Narcissism of US Business Leaders Assessed by MGSM Dean: MBA News

By QS Contributor

Updated June 15, 2014 Updated June 15, 2014

Can the narcissism of business leaders have an impact on company performance? That's the question that Alex Frino, dean of Macquarie Graduate School of Management (MGSM) in Sydney, seeks to explore in his ongoing research.

Frino's latest findings at MGSM have enabled him to produce a list of the ten least narcissistic business leaders from an analysis of CEOs at the US' 100 largest companies.

Among the ten are three women, including PepsiCo CEO, Indra Nooyi. The three least narcissistic business leaders were found to be Pat Gelsinger (CEO of computer software firm, VMware), Gregg Steinhafel (CEO of retail chain, Target) and Omar Ishrak (CEO of medical equipment company, Medtronic.) The MGSM dean has tactfully chosen not to reveal who features at the bottom of his list.

Frino's methodology revolves around applying natural language technology to a company's quarterly earnings call transcripts to form a ratio between how often the CEO uses the pronouns 'I', 'me' and 'mine' compared to the more collective, 'we', 'our' and 'ours'.
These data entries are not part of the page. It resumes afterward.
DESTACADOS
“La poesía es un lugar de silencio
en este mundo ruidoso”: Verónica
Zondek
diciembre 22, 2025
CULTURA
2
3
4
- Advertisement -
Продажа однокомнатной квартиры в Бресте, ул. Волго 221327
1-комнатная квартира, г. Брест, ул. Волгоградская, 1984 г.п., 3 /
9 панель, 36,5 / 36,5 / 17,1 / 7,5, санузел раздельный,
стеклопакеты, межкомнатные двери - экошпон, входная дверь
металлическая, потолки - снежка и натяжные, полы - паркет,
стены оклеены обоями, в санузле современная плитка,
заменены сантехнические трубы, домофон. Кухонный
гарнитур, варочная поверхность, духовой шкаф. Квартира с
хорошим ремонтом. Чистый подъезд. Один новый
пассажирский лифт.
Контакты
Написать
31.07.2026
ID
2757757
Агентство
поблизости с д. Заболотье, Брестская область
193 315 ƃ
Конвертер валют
The narcissism ranking stems from this resultant metric. Aware that he could be rewarding business leaders simply for well-rehearsed speeches, Frino disregarded prepared scripts featuring at the start of earnings calls, focusing instead on the ensuing quick-fire Q&A sessions with analysts to gain a truer indication of a CEO's personality.
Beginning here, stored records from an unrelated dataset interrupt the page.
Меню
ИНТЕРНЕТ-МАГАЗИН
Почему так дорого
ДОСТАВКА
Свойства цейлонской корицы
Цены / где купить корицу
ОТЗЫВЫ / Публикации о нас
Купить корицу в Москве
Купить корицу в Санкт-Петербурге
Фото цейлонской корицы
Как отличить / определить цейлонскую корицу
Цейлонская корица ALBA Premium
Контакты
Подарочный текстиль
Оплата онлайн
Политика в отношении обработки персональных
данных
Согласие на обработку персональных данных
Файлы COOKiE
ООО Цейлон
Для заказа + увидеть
Macquarie Graduate School of Management study to look into effects on company performance

The levels of narcissism among US business leaders isn't a curiosity project on the part of Macquarie Graduate School of Management's dean. Frino wants to explore its correlation with company performance.

This is something he has already done for large companies in Australia, and with interesting results. For the period September 2011 to March 2013, Frino found that the group of business leaders found to be the least narcissistic had annualized stock returns that were almost double those of the worst offenders of the 'me', 'mine' and 'I' stakes.     
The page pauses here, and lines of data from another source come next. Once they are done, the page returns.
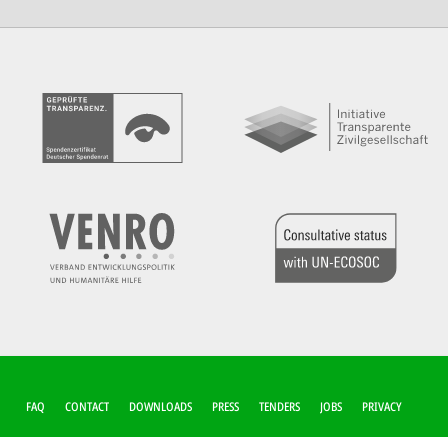
FUSSZEILEN-M
FAQ
CONTACT
DOWNLOADS
PRESS
TENDERS
JOBS
PRIVACY
ENÜ
COOKIE-SETTINGS
IMPRINT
This isn't to say that the narcissist has no place in the world of business. Speaking in the Washington Post, the MGSM dean cites a 2000 Harvard Business Review article on same topic where Michael Maccoby asserts that CEO narcissists aren't always a bad thing.

"When you’ve got a lot of upside risk in the market, a narcissist can be very inspirational. They are good risk takers. But if you’ve got tough tradition conditions, you need someone who’s more cautious," said Frino.

At Macquarie Graduate School of Management, Frino specializes in teaching corporate finance and derivatives. He is also lead author of the finance textbook, An Introduction to Corporate Finance, now in its fourth edition.